The sources said the CIA had briefed other parts of the U.S. government, including Congress, on its assessment, which contradicts Saudi government assertions that Prince Mohammed was not involved.
The CIA’s finding, first reported by the Washington Post, is the most definitive U.S. assessment to date tying Saudi Arabia’s de facto ruler directly to the killing.
Both the White House and the State Department declined to comment.
“The claims in this purported assessment is false,” a spokeswoman for the Saudi Embassy in Washington said in a statement. “We have and continue to hear various theories without seeing the primary basis for these speculations.”
Trump and top officials of his administration have said Saudi Arabia must be held to account for any involvement in Khashoggi’s death, but they have also stressed the importance of the U.S.-Saudi alliance.
U.S. officials have said Saudi Arabia, a major oil supplier, plays an important part in countering what they see as Iran’s malign role in the region, and Trump has repeatedly said he does not want to imperil U.S. arms sales to the kingdom.

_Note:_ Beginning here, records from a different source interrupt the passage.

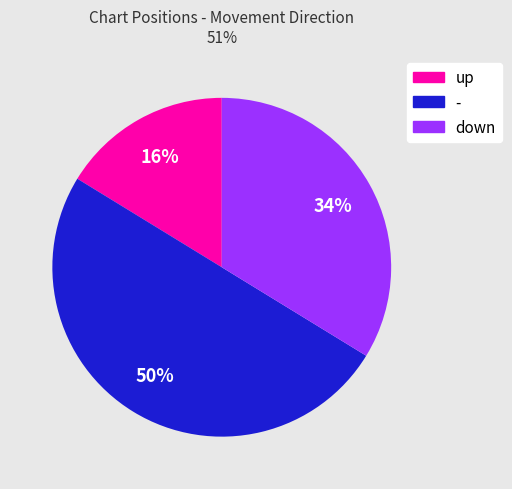

Which category has the smallest portion of the pie?

up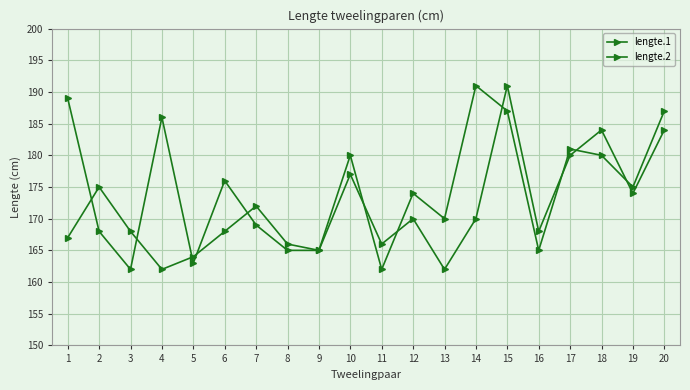

Count the number of categories in the chart.

20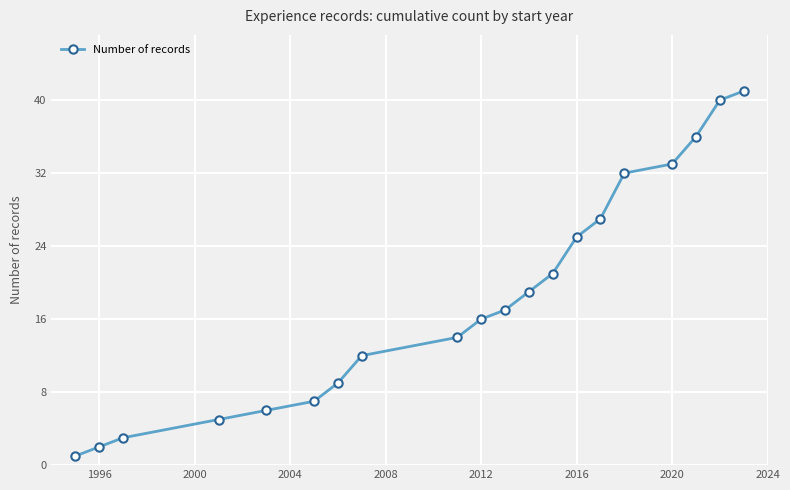

What is the maximum value shown in the chart?

41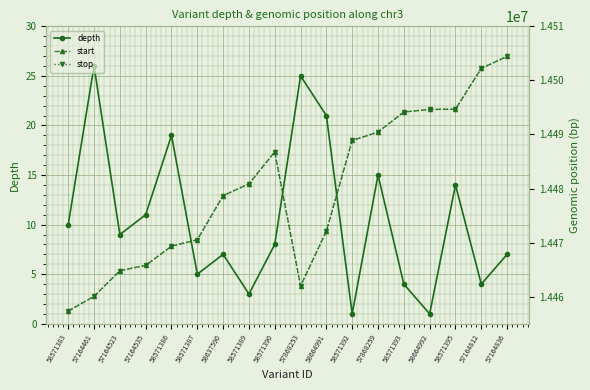

Where is the first local maximum for start?

58571390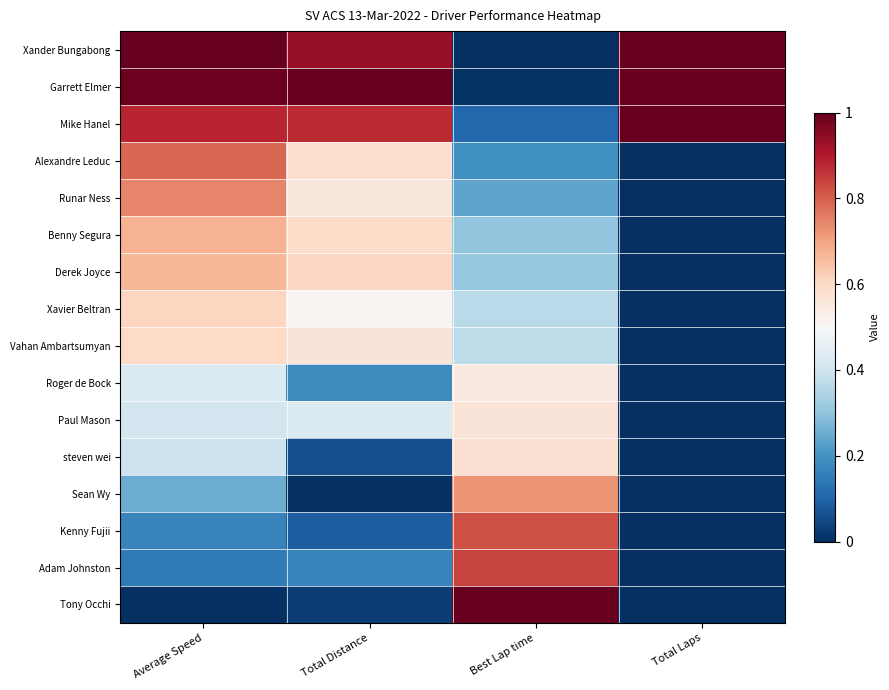

What is the total value across all series at Best Lap time?

7.0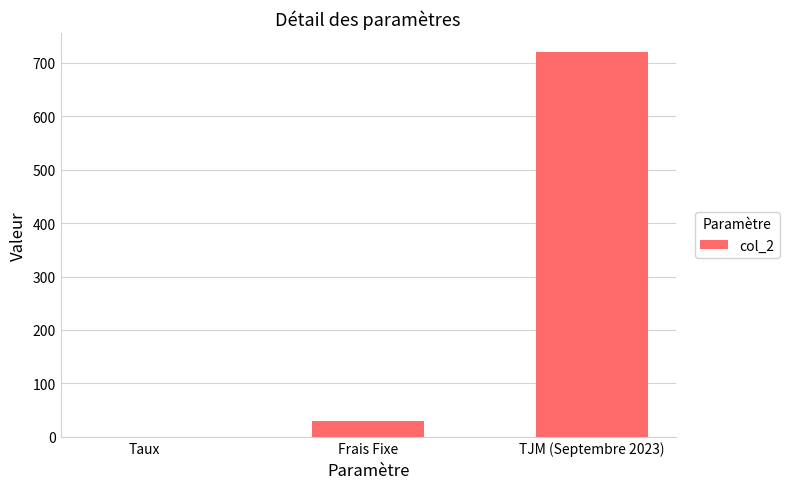

What is the sum of the values at TJM (Septembre 2023) and Frais Fixe?

750.0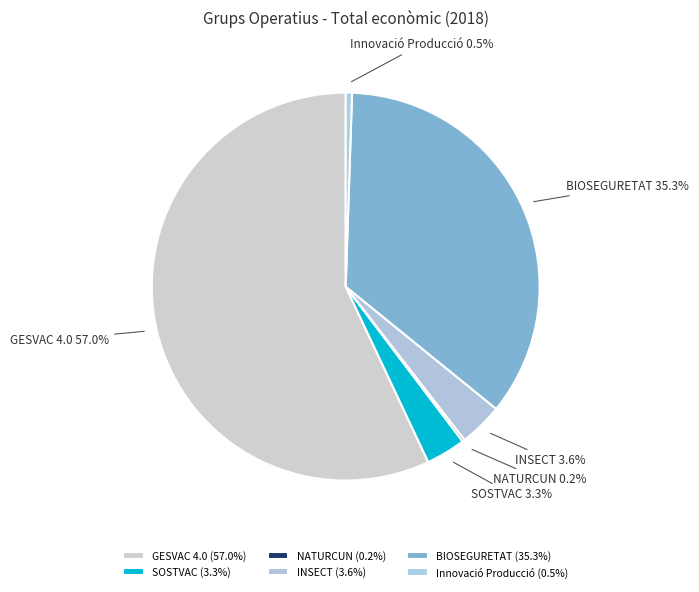

What percentage is NOT represented by Innovació Producció?

99.5%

While the Trump administration on Thursday imposed sanctions on 17 Saudis for their role in Khashoggi’s killing, many lawmakers think the United States should take a tougher stance, and the CIA’s findings are likely to embolden that view.
Khashoggi, a critic of the Saudi government and a columnist for the Washington Post, was killed at the Saudi consulate in Istanbul on Oct. 2 when he went there to pick up documents he needed for his planned marriage to a Turkish woman.
Khashoggi had resisted pressure from Riyadh for him to return home. Saudi officials have said a team of 15 Saudi nationals was sent to confront Khashoggi at the consulate and that he was accidentally killed in a chokehold by men who were trying to force him to return to the kingdom.
Turkish officials have said the killing was intentional and have been pressuring Saudi Arabia to extradite those responsible to stand trial. An adviser to Turkish President Tayyip Erdogan on Thursday accused Saudi Arabia of trying to cover up the murder.
Saudi Arabia’s public prosecutor said on Thursday that he was seeking the death penalty for five suspects charged in the killing. The prosecutor, Shalaan al-Shalaan, told reporters the crown prince knew nothing of the operation, in which Khashoggi’s body was dismembered and removed from the consulate.
U.S. officials have been skeptical that Prince Mohammed would not have known about plans to kill Khashoggi, given his control over Saudi Arabia.